The late 1800s were a pretty eventful time in the USA: in New York, the Brooklyn Bridge was opened and Lady Liberty was installed; in the West, Billy the Kid and Jesse James bit the dust; the nation also grew, officially adding Washington, Montana and the Dakotas to the Union. And according to Betty Crocker's Cooky Book, the cookie of the decade was the Hermit:
One of our earliest favorites--rich with spices from the Indies, plump with fruits and nuts, Hermits originated in Cape Cod in Clipper Ship days. They went to sea on many a voyage, packed in canisters and tucked in sea chests.
Now, you may be wondering where this morsel got its funny name. There are a few theories uncovered on historycook.com:
Some say that the cookies were named because they look like a hermit's brown sack-cloth robe, but the earliest recipes are for white and round cookies. One possible lead is that the Moravians, an ethno-religious group well-known for thin spice cookies in North Carolina and Pennsylvania, were sometimes called "herrnhutter" in German or Dutch, and that might have sounded like "hermits" to an English-speaking cook.
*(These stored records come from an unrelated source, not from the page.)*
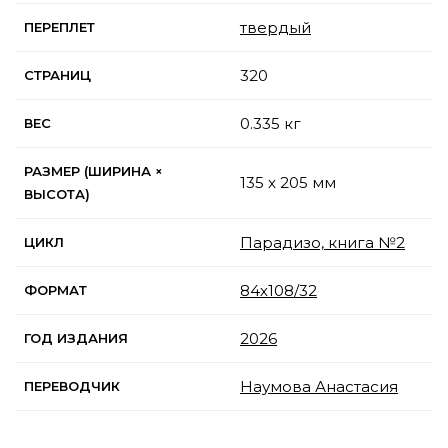
твердый
ПЕРЕПЛЕТ
320
СТРАНИЦ
0.335 кг
ВЕС
РАЗМЕР (ШИРИНА ×
135 x 205 мм
ВЫСОТА)
Парадизо, книга №2
ЦИКЛ
84х108/32
ФОРМАТ
2026
ГОД ИЗДАНИЯ
Наумова Анастасия
ПЕРЕВОДЧИК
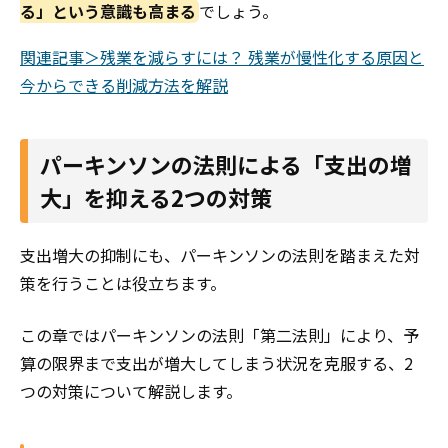
る」という意識も高まる
でしょう。
関連記事＞残業を減らすには？ 残業が慢性化する原因と
今からできる削減方法を解説
パーキンソンの法則による「支出の増
大」を抑える2つの対策
支出増大の抑制にも、パーキンソンの法則を踏まえた対
策を行うことは役立ちます。
この章ではパーキンソンの法則「第二法則」により、予
算の限界まで支出が増大してしまう状況を克服する、2
つの対策について解説します。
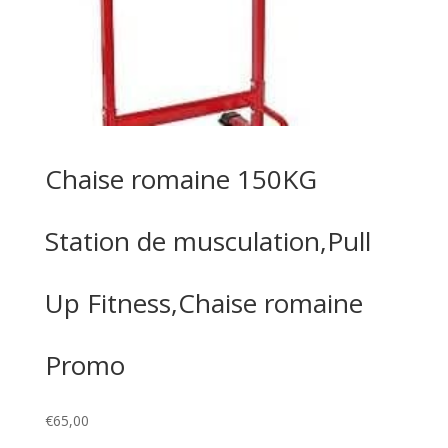
Chaise romaine 150KG
Station de musculation,Pull
Up Fitness,Chaise romaine
Promo
€
65,00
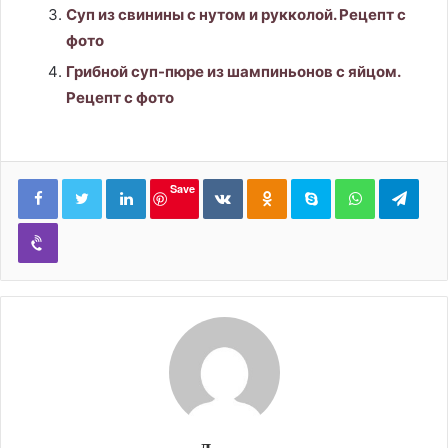
Суп из свинины с нутом и рукколой. Рецепт с
фото
Грибной суп-пюре из шампиньонов с яйцом.
Рецепт с фото
LinkedIn
Вконтакте
Одноклассники
Skype
WhatsApp
Tele
Save
Viber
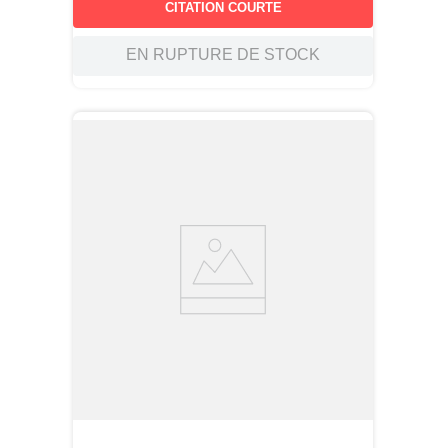
CITATION COURTE
EN RUPTURE DE STOCK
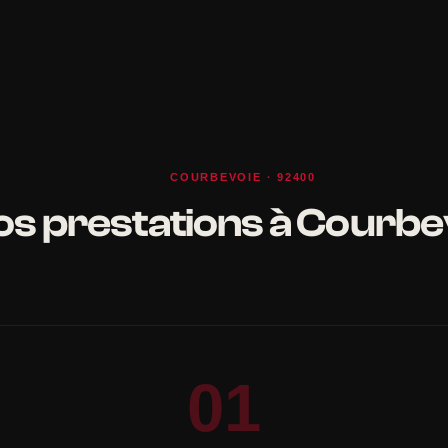
COURBEVOIE · 92400
os prestations à Courbe
01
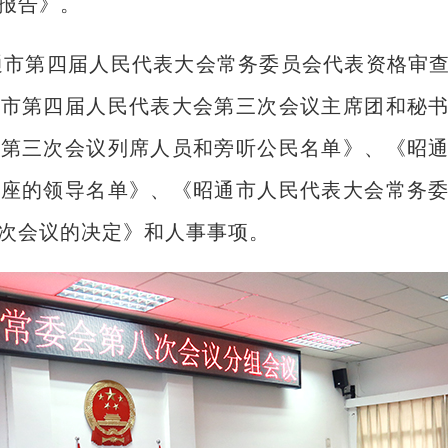
报告》。
通市第四届人民代表大会常务委员会代表资格审
通市第四届人民代表大会第三次会议主席团和秘
会第三次会议列席人员和旁听公民名单》、《昭
就座的领导名单》、《昭通市人民代表大会常务
次会议的决定》和人事事项。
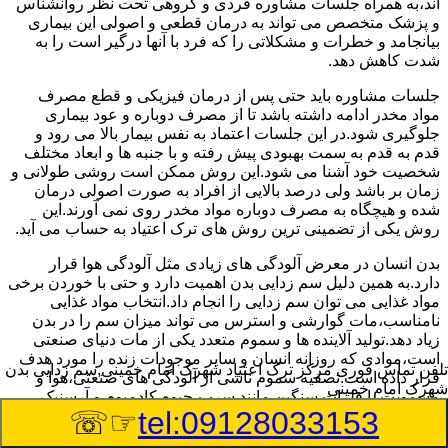
اند،به همراه جلسات مشاوره فردی و گروهی تحت نظر روانشناس
و پزشک متخصص می تواند به درمان قطعی و اصولی این بیماری
بیانجامد و خطرات و مشکلاتی را که فرد با آنها درگیر است را به
شدت کاهش دهد.
جلسات مشاوره باید حتی پس از درمان فیزیکی و قطع مصرف
مواد مخدر ادامه داشته باشد تا از مصرف دوباره و عود بیماری
جلوگیری شود.در این جلسات اعتماد به نفس بیمار بالا می رود و
قدم به قدم به سمت بهبودی پیش رفته و با جنبه ها و ابعاد مختلف
شخصیت خود آشنا می شود.این روش ممکن است روشی طولانی و
زمان بر باشد ولی درصد بالایی از افراد به صورت اصولی درمان
شده و هیچگاه به مصرف دوباره مواد مخدر روی نمی آورند.این
روش یکی از تضمینی ترین روش های ترک اعتیاد به حساب می آید.
بدن انسان در معرض آلودگی های زیادی مثل آلودگی هوا قرار
دارد.به همین دلیل سم زدایی بدن اهمیت دارد و حتی با خوردن برخی
مواد غذایی می توان سم زدایی را انجام داد.انتخاب مواد غذایی
نامناسب،مات گوارشی و استرس می تواند میزان سم را در بدن
زیاد دهد.تولید آلاینده ها و سموم متعدد یکی از مات دنیای صنعتی
است،موادی که روزانه انسان و سایر موجودات زنده را مورد هدف
تلفن تماس فوری
مرکز ترک اعتیاد شهرک امام خمینی,سم زدایی بدن
قرار داده است.تصفیه سموم ناشی از آلودگی های صنعتی،هوا و
شهرک امام خمینی
مسمویت با فلزات سنگین مانند سرب،جیوه،کادمیوم و آرسنیک
☞☏
tel:09128033153
نیازمند شناسایی تازه ترین راههای مقابله دراین زمینه است.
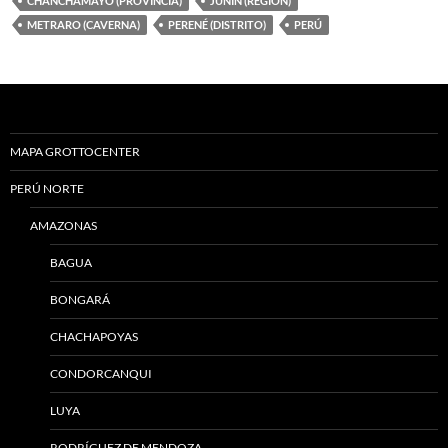
CHANCHAMAYO (PROVINCIA)
JUNÍN (REGION)
METRARO (CAVERNA)
PERENÉ (DISTRITO)
PERÚ
MAPA GROTTOCENTER
PERÚ NORTE
AMAZONAS
BAGUA
BONGARÁ
CHACHAPOYAS
CONDORCANQUI
LUYA
RODRÍGUEZ DE MENDOZA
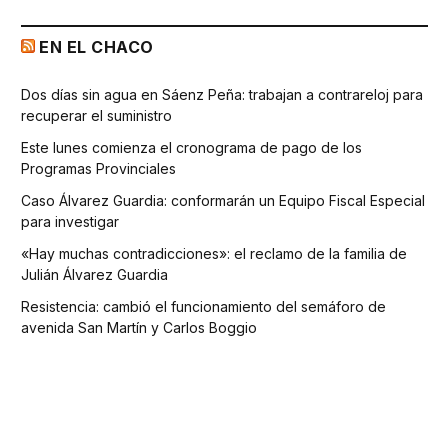
EN EL CHACO
Dos días sin agua en Sáenz Peña: trabajan a contrareloj para
recuperar el suministro
Este lunes comienza el cronograma de pago de los
Programas Provinciales
Caso Álvarez Guardia: conformarán un Equipo Fiscal Especial
para investigar
«Hay muchas contradicciones»: el reclamo de la familia de
Julián Álvarez Guardia
Resistencia: cambió el funcionamiento del semáforo de
avenida San Martín y Carlos Boggio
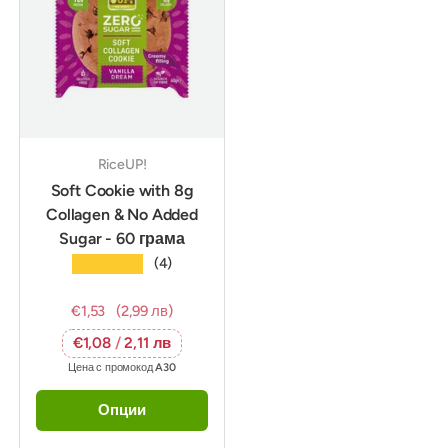
RiceUP!
Soft Cookie with 8g
Collagen & No Added
Sugar - 60 грама
★★★★★
(4)
€1,53
(2,99 лв)
€1,08
/
2,11 лв
Цена с промокод
A30
Опции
Funny name and hazy origins aside, there's definitely another reason why hermits have lingered in our cookie jars: they're rich, cakey, moist, and satisfying. Adding raisins makes them taste vaguely virtuous, if you're into that--I'm not, so I substituted chocolate chips, and it worked out quite deliciously. They got even better when I sandwiched a slab of cheesecake filling between two of them (I think frosting would also work fantastically).